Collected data
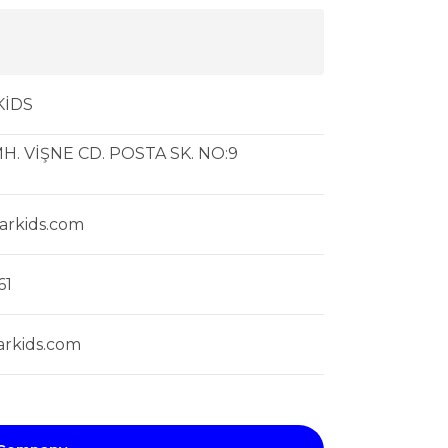
KİDS
H. VİŞNE CD. POSTA SK. NO:9
arkids.com
61
rkids.com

* [Work instructions]
Copy the data in full. No pictures belong in the copy.

* [Problem solution]
KİDS
H. VİŞNE CD. POSTA SK. NO:9
arkids.com
61
rkids.com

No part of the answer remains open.